In Barker, the difficulty was that the plaintiff had for a while been self employed and not taken reasonable care to protect against mesothelioma - so there was a possibility of it being his own fault. So the HL was forced to take the Fairchild "analysis" further (it acknowledges that the opinions in Fairchild don't really stand up to close textual analysis) and work out where its limits are. It also had to look to whether there could be any sort of apportionment as between several tortfeasors, all of whom were in the gun for increasing the risks to the plaintiff, but no one of which could be identified as responsible.
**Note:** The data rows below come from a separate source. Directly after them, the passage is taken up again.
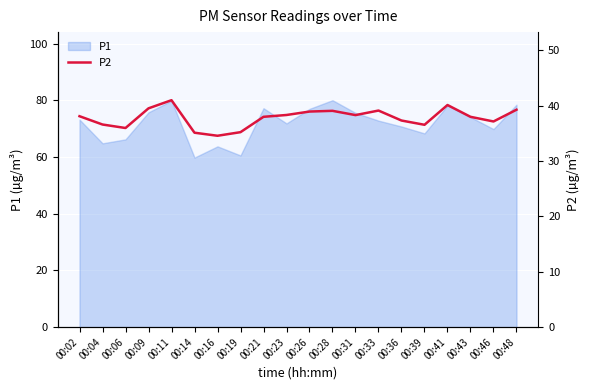

How many points are lower than both their immediate neighbors (excluding endpoints)?

5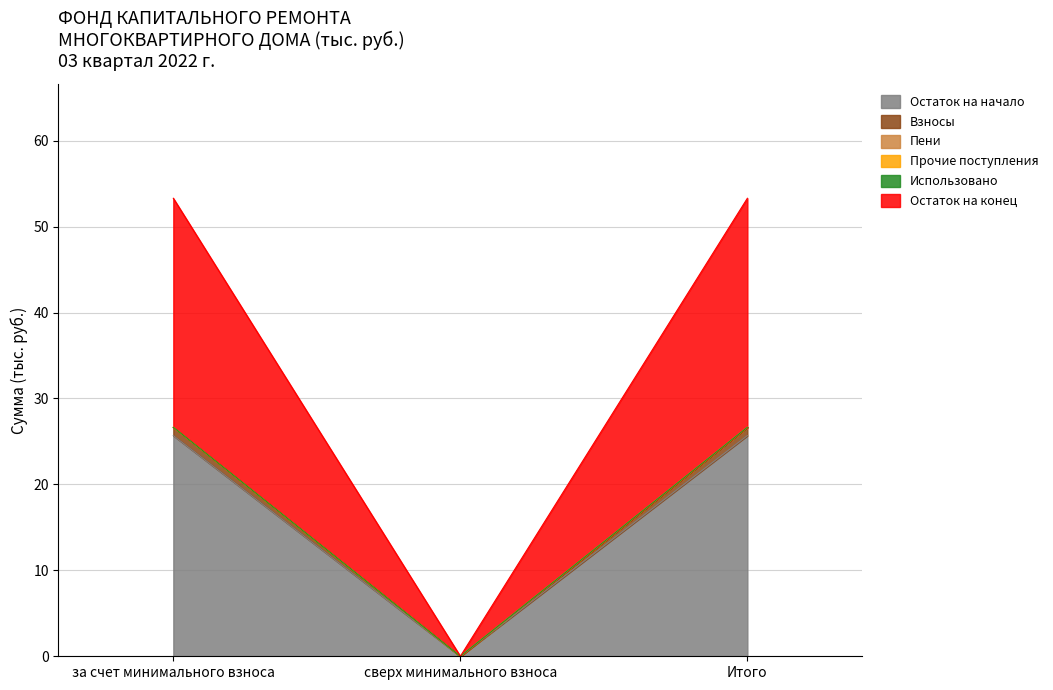

The Остаток на конец series shows 0.0 at сверх минимального взноса. True or false?

True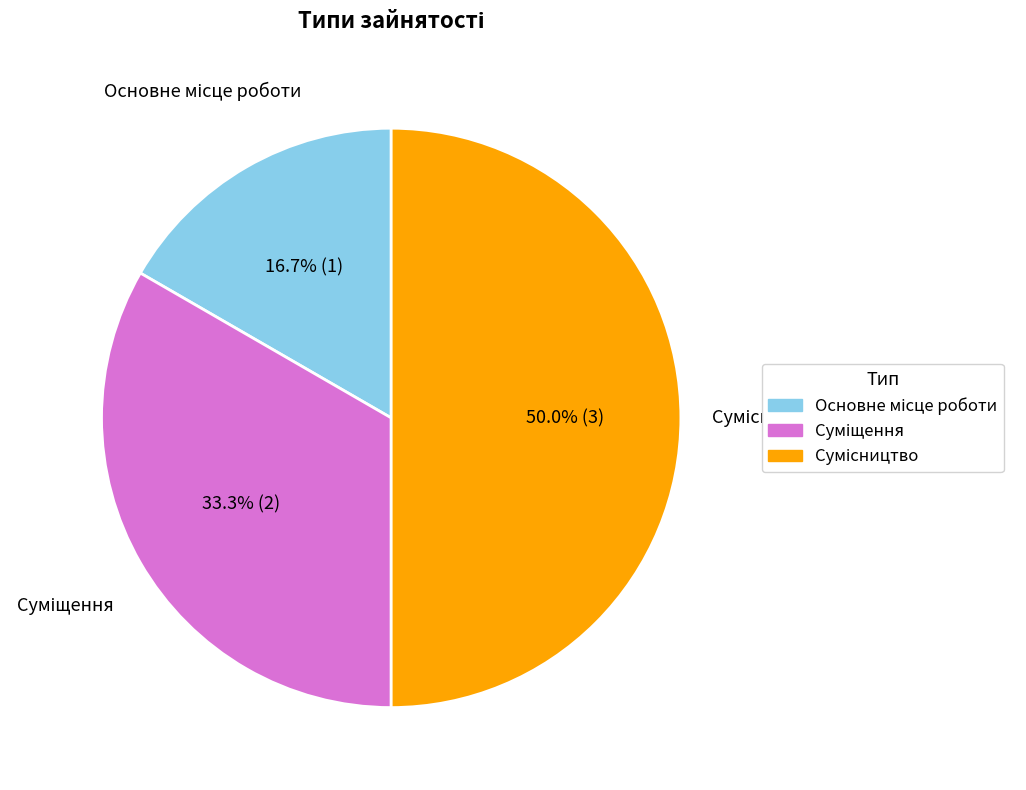

Is the sum of Основне місце роботи and Суміщення greater than half?

No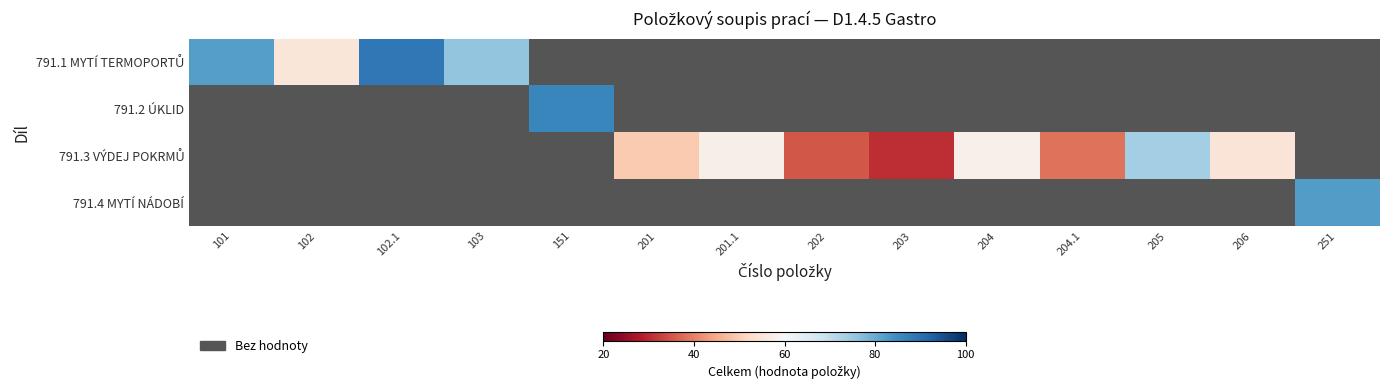

Which label corresponds to the largest value in the chart?

102.1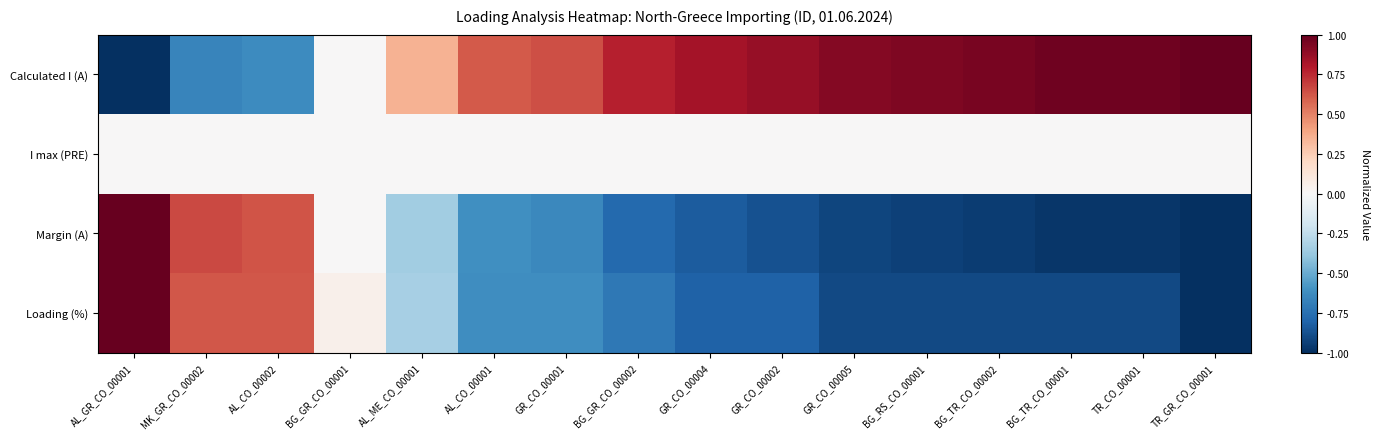

What is the total value across all series at GR_CO_00002?

-0.8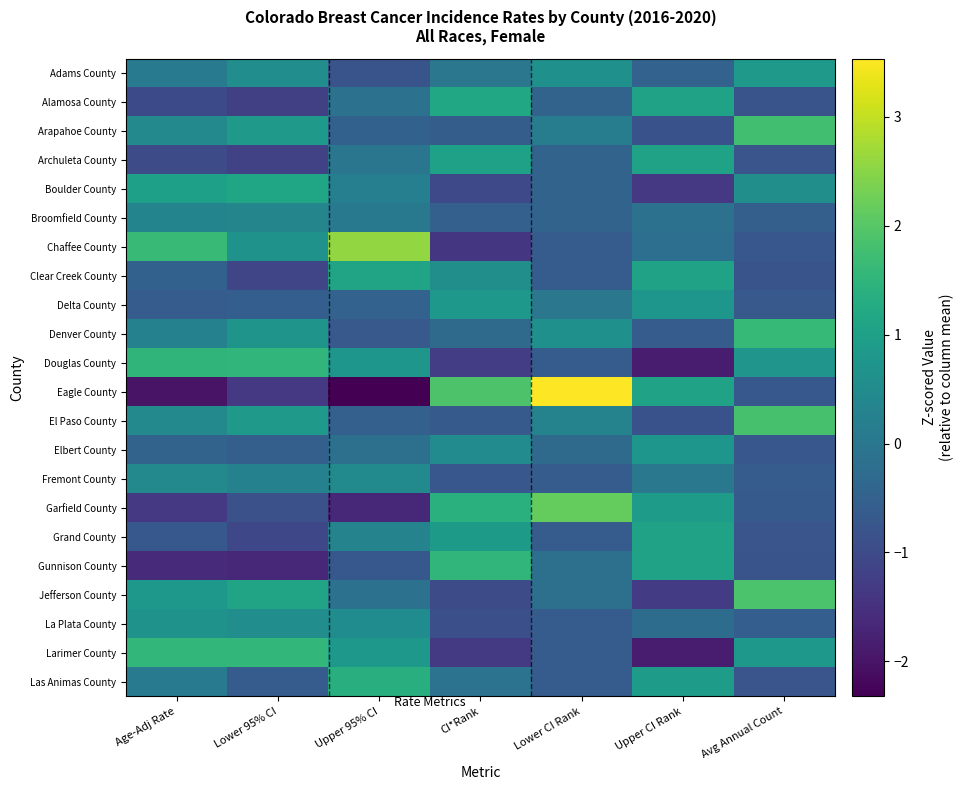

What is the spread (max minus min) of values at Upper CI Rank?

2.9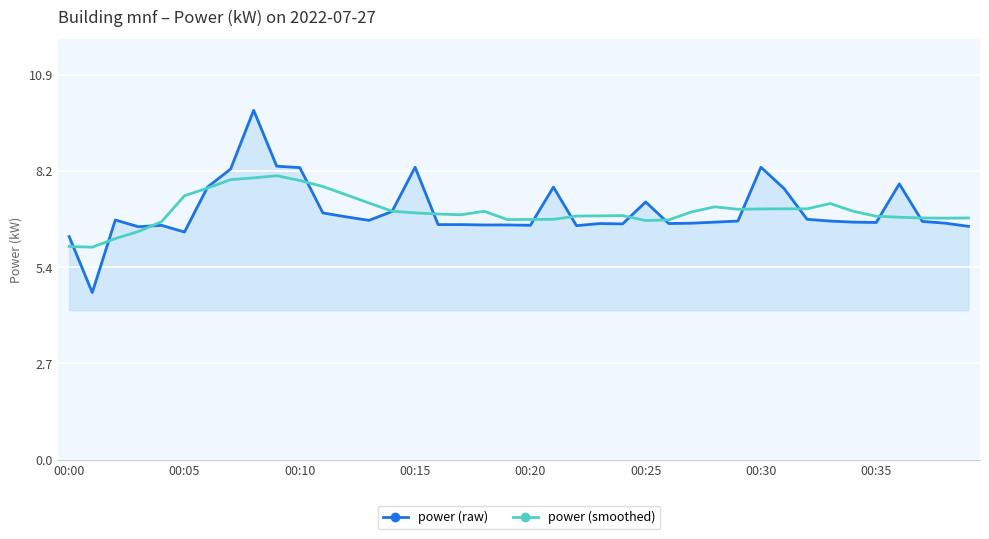

Which series has the largest range (max minus min)?

power (raw)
On this, the answer is [43] "attribution of liability according to the relative degree of contribution to the chance of the disease being contracted would smooth the roughness of the justice which a rule of joint and several liability creates", per Lord Hoffman.

Lord Rodger is probably responsible for the suggestion a new tort is being created: he dissents, on the basis [85] "new analysis which the House is adopting will tend to maximise the inconsistencies in the law by turning the Fairchild exception into an enclave where a number of rules apply which have been rejected for use elsewhere in the law of personal injuries".